FAQ · IFRA, reformulations, vintage

Has Bois des Îles by Chanel been reformulated?

Yes. Bois des Îles (Chanel, 1926, Ernest Beaux) has been reformulated. Mysore sandalwood depletion and the IFRA oakmoss restriction reshaped both base materials that defined the original woody chypre.

The essentials

Bois des Îles was composed by Ernest Beaux and launched by Chanel in 1926. It belongs to the woody oriental family in most classifications, structured around an aldehydic top, an iris and rose heart, and a base built on Mysore sandalwood with oakmoss, vetiver, and labdanum. Ernest Beaux had created Chanel No. 5 for Gabrielle Chanel in 1921; Bois des Îles followed as part of the early Chanel catalogue (Fragrantica, Basenotes archives, accessed 2026-05-29).

The reformulation history runs along two pressures rather than one. The first is supply: genuine Mysore sandalwood (Santalum album from Karnataka, India) became commercially scarce from the 1990s onward when Indian authorities restricted export to address decades of overharvesting. The second is regulation: oakmoss was restricted under the IFRA 43rd Amendment (2009) after RIFM identified atranol and chloroatranol as the principal allergens.

Both materials that gave the original its warm, dense, earthy-woody base have been substantially substituted in current production. The community consensus on Fragrantica and Basenotes is that post-2000 versions read as drier and less creamy than 1970s and 1980s bottles, with the sandalwood reading more as Australian or synthetic than Indian (Basenotes vintage discussion threads, accessed 2026-05-29).

Origin and original formula

The name translates as "Wood of the Islands", a reference to the tropical timbers that arrived in European trade ports in the early twentieth century. Ernest Beaux structured the composition around the warm-sweet effect of Mysore sandalwood, supported by oakmoss in the base for chypre-like depth and by an aldehydic, iris-driven heart that aligned the perfume with the rest of the early Chanel catalogue. The aldehydes at the top echo No. 5; the woody base separates Bois des Îles from the floral signature of its older sibling.

The launch year of 1926 places Bois des Îles among the second generation of Chanel fragrances, after No. 5 (1921) and Cuir de Russie (1924) and before Sycomore (1930). The composition was intended as a winter counterpart to the lighter Chanel scents, leaning on warm-skin materials rather than aldehydic florals. Editorial coverage from Persolaise and Bois de Jasmin treats it as one of the founding documents of the gourmand-adjacent woody oriental register, predating later landmarks such as Lutens Féminité du Bois (1992) by more than six decades (Fragrantica entry, accessed 2026-05-29).

══════

▶ **REQUIREMENTS**:
A. According to the fragrance FAQ, which IFRA amendment restricted oakmoss?
B. Output, as a numbered list without blank lines, the part of the entries that opens with the line containing "green hexagon: moved" and closes with the line containing "yellow circle: moved 11 px down". Omit the pictures.
The fragrance FAQ and the entries are separate material.

▶ **SUPPLIED INFORMATION**:
══════

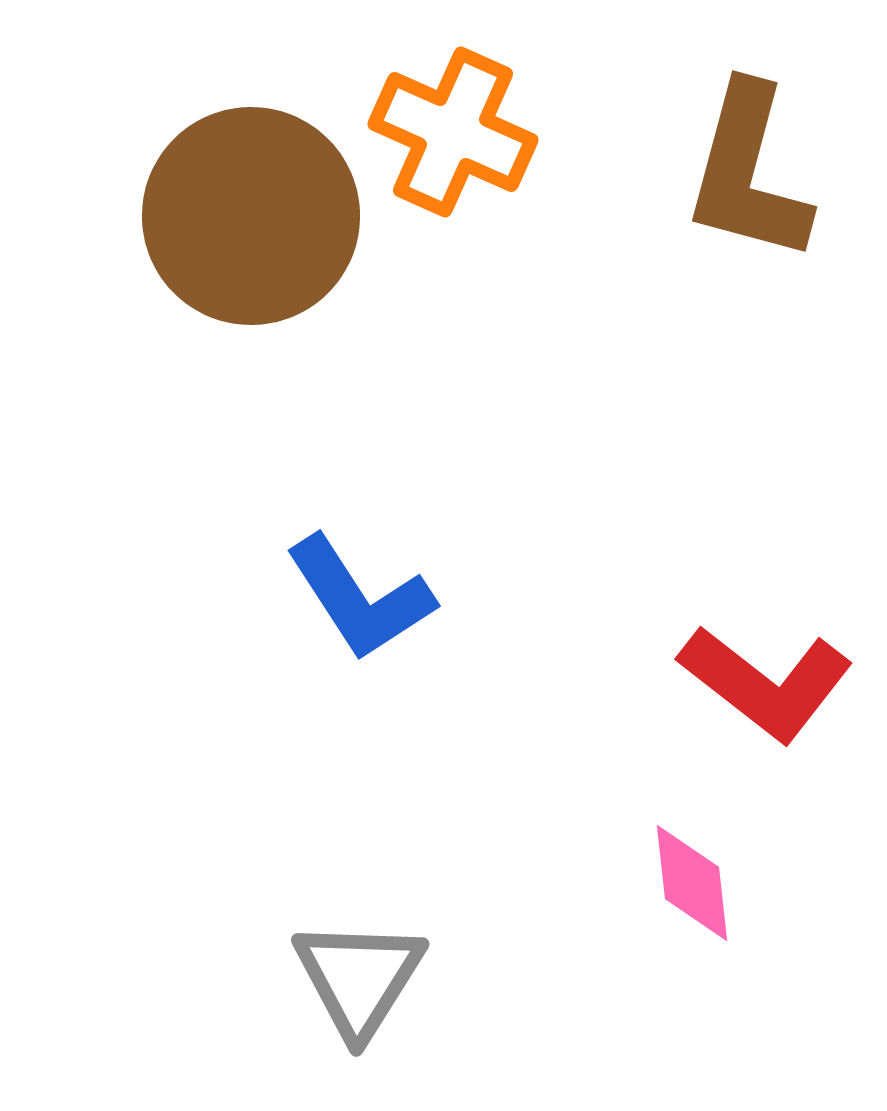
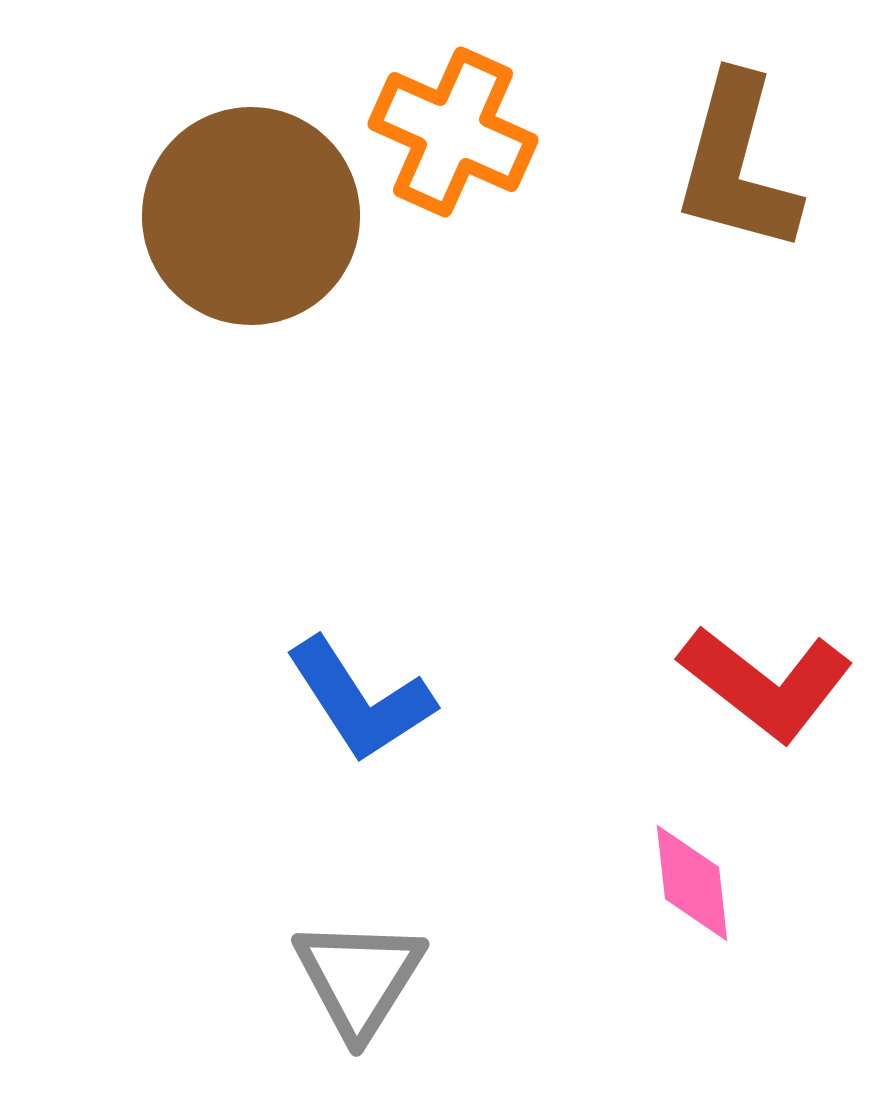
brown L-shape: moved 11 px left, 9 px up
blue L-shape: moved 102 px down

══════

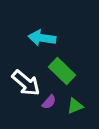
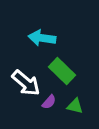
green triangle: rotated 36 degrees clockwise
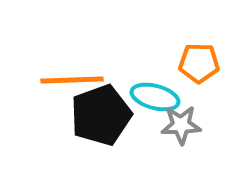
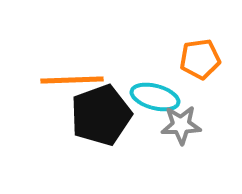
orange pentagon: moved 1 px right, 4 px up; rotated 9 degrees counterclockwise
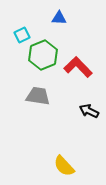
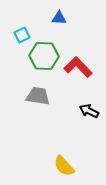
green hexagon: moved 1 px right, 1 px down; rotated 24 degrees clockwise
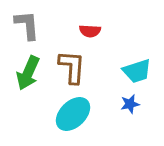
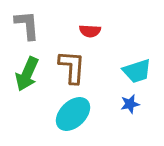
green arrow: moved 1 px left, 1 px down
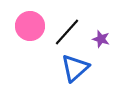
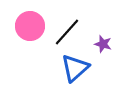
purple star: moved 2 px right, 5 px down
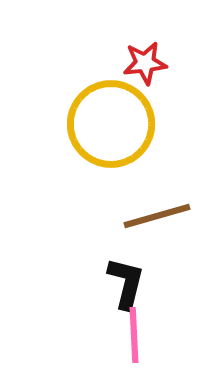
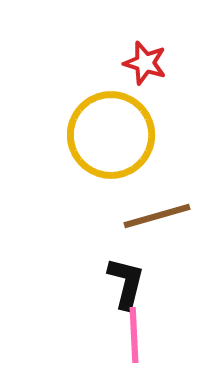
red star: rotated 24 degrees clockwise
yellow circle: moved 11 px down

══════

▶ **WRITTEN RESPONSES**:
A. The IFRA 43rd Amendment, in 2009.

B.
1. green hexagon: moved 1 px right, 1 px down; rotated 24 degrees clockwise
2. green arrow: moved 1 px left, 1 px down
3. purple star: moved 2 px right, 5 px down
4. red star: rotated 24 degrees clockwise
5. yellow circle: moved 11 px down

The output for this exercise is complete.